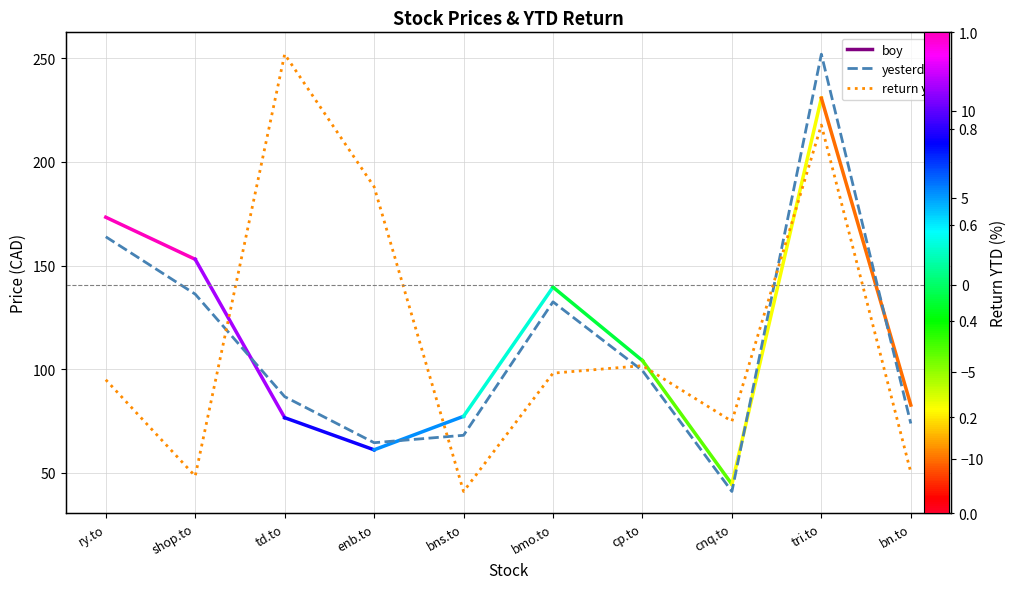

Reading left to right, extract all data points from this chart.

yesterday: ry.to=163.9	shop.to=136.2	td.to=86.7	enb.to=64.5	bns.to=68.0	bmo.to=132.5	cp.to=99.2	cnq.to=40.9	tri.to=252.0	bn.to=73.7
return ytd: ry.to=-5.5	shop.to=-11.0	td.to=13.3	enb.to=5.6	bns.to=-11.9	bmo.to=-5.1	cp.to=-4.6	cnq.to=-7.8	tri.to=9.2	bn.to=-10.8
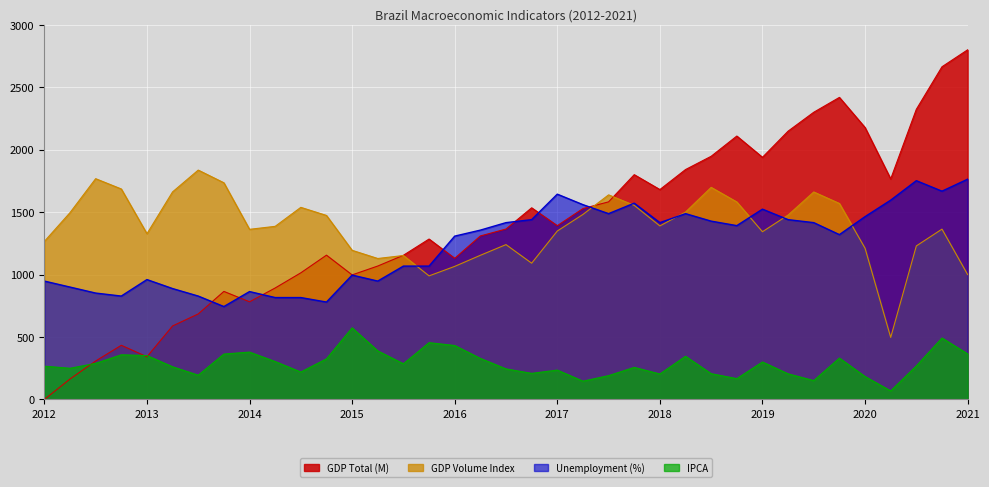

Count the number of data series in this chart.

4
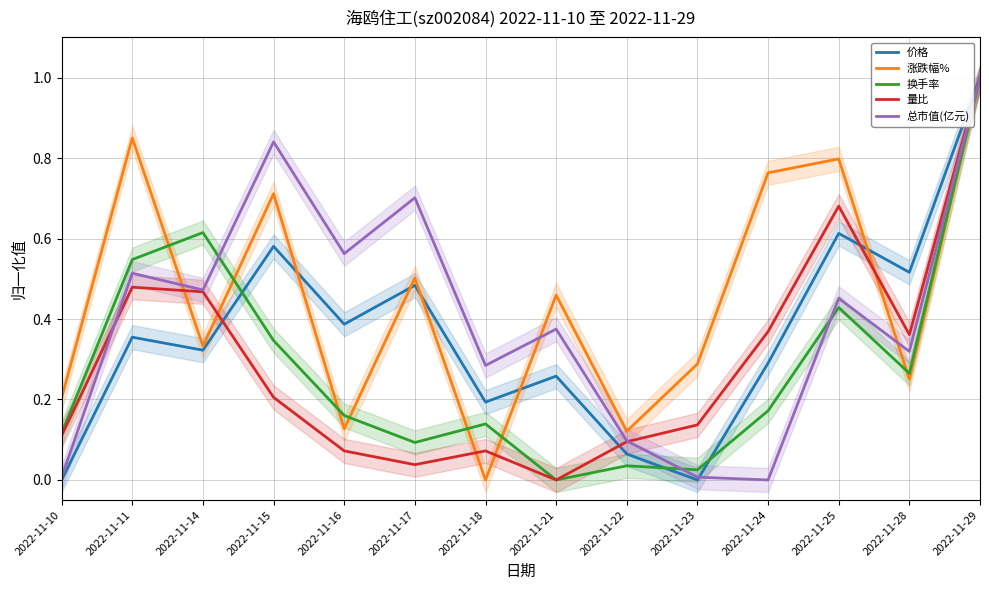

What is the sum of the 换手率 values at 2022-11-15 and 2022-11-29?

1.3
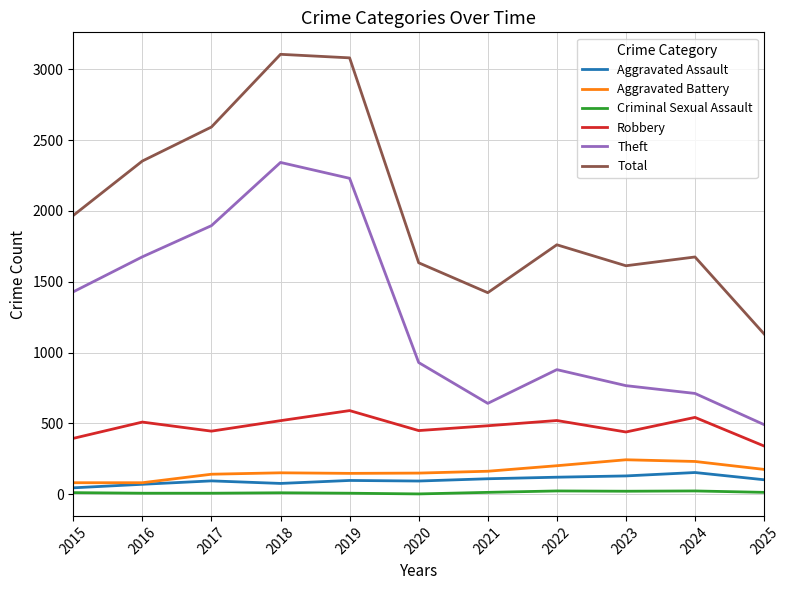

How many lines are shown in the chart?

6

* * * * * * *

== Task description ==
Can you copy out every row above word for word, leaving the pictures out?

== Solution for this problem ==
Reading left to right, extract all data points from this chart.

yesterday: ry.to=163.9	shop.to=136.2	td.to=86.7	enb.to=64.5	bns.to=68.0	bmo.to=132.5	cp.to=99.2	cnq.to=40.9	tri.to=252.0	bn.to=73.7
return ytd: ry.to=-5.5	shop.to=-11.0	td.to=13.3	enb.to=5.6	bns.to=-11.9	bmo.to=-5.1	cp.to=-4.6	cnq.to=-7.8	tri.to=9.2	bn.to=-10.8

Count the number of data series in this chart.

4

What is the sum of the 换手率 values at 2022-11-15 and 2022-11-29?

1.3

How many lines are shown in the chart?

6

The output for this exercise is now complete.